Hacker News new | ask | show | jobs
by gridlockd 2259 days ago
If you already have severe symptoms the PCR test from a throat sample is likely to give a false negative.

The BPR is estimated from the known cases, so it cannot tell you anything about a hypothetical large number of unknown cases.

Antibody tests in a recent German study of households gave 15% infection rate.

2 comments

It's worth noting that the German study in Gangelt was done because it was considered a hot-spot - this wasn't an attempt to estimate the infection rate across the country.
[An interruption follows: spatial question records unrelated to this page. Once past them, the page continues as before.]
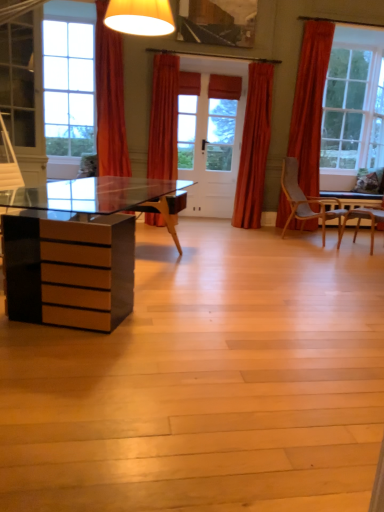
Question: Which direction should I rotate to face orange fabric curtain at upper center, the 1th curtain in the left-to-right sequence, — up or down?

Choices:
 (A) up
 (B) down

Answer: (A)

Question: From a real-world perspective, is orange fabric curtain at center, the second curtain from the right, below velvet orange curtain at center, the 1th curtain when ordered from right to left?

Choices:
 (A) no
 (B) yes

Answer: (A)

Question: Can we say orange fabric curtain at center, which ranks as the second curtain in left-to-right order, lies outside velvet orange curtain at center, which is counted as the third curtain, starting from the left?

Choices:
 (A) yes
 (B) no

Answer: (A)

Question: Can you confirm if orange fabric curtain at center, which ranks as the second curtain in left-to-right order, is bigger than velvet orange curtain at center, which is counted as the third curtain, starting from the left?

Choices:
 (A) yes
 (B) no

Answer: (A)

Question: Considering the relative sizes of orange fabric curtain at center, which ranks as the second curtain in left-to-right order, and velvet orange curtain at center, which is counted as the third curtain, starting from the left, in the image provided, is orange fabric curtain at center, which ranks as the second curtain in left-to-right order, taller than velvet orange curtain at center, which is counted as the third curtain, starting from the left,?

Choices:
 (A) no
 (B) yes

Answer: (A)

Question: Considering the relative positions of orange fabric curtain at center, which ranks as the second curtain in left-to-right order, and velvet orange curtain at center, the 1th curtain when ordered from right to left, in the image provided, is orange fabric curtain at center, which ranks as the second curtain in left-to-right order, to the right of velvet orange curtain at center, the 1th curtain when ordered from right to left, from the viewer's perspective?

Choices:
 (A) yes
 (B) no

Answer: (B)

Question: Does orange fabric curtain at center, which ranks as the second curtain in left-to-right order, turn towards velvet orange curtain at center, which is counted as the third curtain, starting from the left?

Choices:
 (A) yes
 (B) no

Answer: (B)

Question: Does velvet orange curtain at center, which is counted as the third curtain, starting from the left, have a larger size compared to orange fabric curtain at center, which ranks as the second curtain in left-to-right order?

Choices:
 (A) yes
 (B) no

Answer: (B)

Question: Is the depth of velvet orange curtain at center, which is counted as the third curtain, starting from the left, greater than that of orange fabric curtain at center, which ranks as the second curtain in left-to-right order?

Choices:
 (A) no
 (B) yes

Answer: (B)

Question: Is the position of velvet orange curtain at center, which is counted as the third curtain, starting from the left, less distant than that of orange fabric curtain at center, which ranks as the second curtain in left-to-right order?

Choices:
 (A) yes
 (B) no

Answer: (B)

Question: Is velvet orange curtain at center, which is counted as the third curtain, starting from the left, shorter than orange fabric curtain at center, the second curtain from the right?

Choices:
 (A) no
 (B) yes

Answer: (A)

Question: From a real-world perspective, is velvet orange curtain at center, which is counted as the third curtain, starting from the left, located higher than orange fabric curtain at center, the second curtain from the right?

Choices:
 (A) yes
 (B) no

Answer: (B)

Question: From the image's perspective, is velvet orange curtain at center, the 1th curtain when ordered from right to left, over orange fabric curtain at center, the second curtain from the right?

Choices:
 (A) yes
 (B) no

Answer: (B)

Question: Is the surface of orange fabric curtain at upper center, the 1th curtain in the left-to-right sequence, in direct contact with velvet orange curtain at center, which is counted as the third curtain, starting from the left?

Choices:
 (A) yes
 (B) no

Answer: (B)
It does however demonstrate that even in places where lots of people have had it, herd immunity still looks a long way off.
It is worth noting indeed.

However, if we apply the estimated mortality rate (0.37%) based on that to 11500 deaths in hot-spot New York, it would amount to over 3 million cases, again roughly 15% of the population.

Now perhaps Germans are so much healthier and their healthcare is so much better, making their real mortality rate so much lower. It's all speculation at this point, either way.

It wasn't a study of representative German households, but just those in a Gangelt. A small town that was basically the ground zero for the epidemic in Germany. Those numbers do not generalize to Germany as a whole, let alone other countries.

Also, the particular antibody tests they used appears to have a much higher FP rate than they claimed. Another study found 4% FPs rather than <1% like the press release for the Gangelt testing claimed.

It does generalize to my point, because we're talking about the basic reproduction number of the virus. It is not supposed to vary dramatically across populations.

If COVID-19 can spread to 15% of that particular population within that timeframe, and the estimate of a basic reproduction number of 2-3 predicts that this is not possible, then the estimate must be wrong.

> Also, the particular antibody tests they used appears to have a much higher FP rate than they claimed. Another study found 4% FPs rather than <1% like the press release for the Gangelt testing claimed.

Perhaps, but that doesn't put much of a dent into the results.

R0 isn't a fundamental constant, but just an estimated average. It's affected both by human behavior and random chance. In this case, the town had a very early superspreader event, which shifted them far ahead of the curve.

A FP rate that high will make a very significant difference in the results. (How large a difference depends on whether the 15% is a raw number or if it's been adjusted based on the expected test specificity and sensitivity. One would hope nobody would just report the raw numbers. But since all we've gotten from this study is basically a press release, expecting scientific rigor seems ill advised.)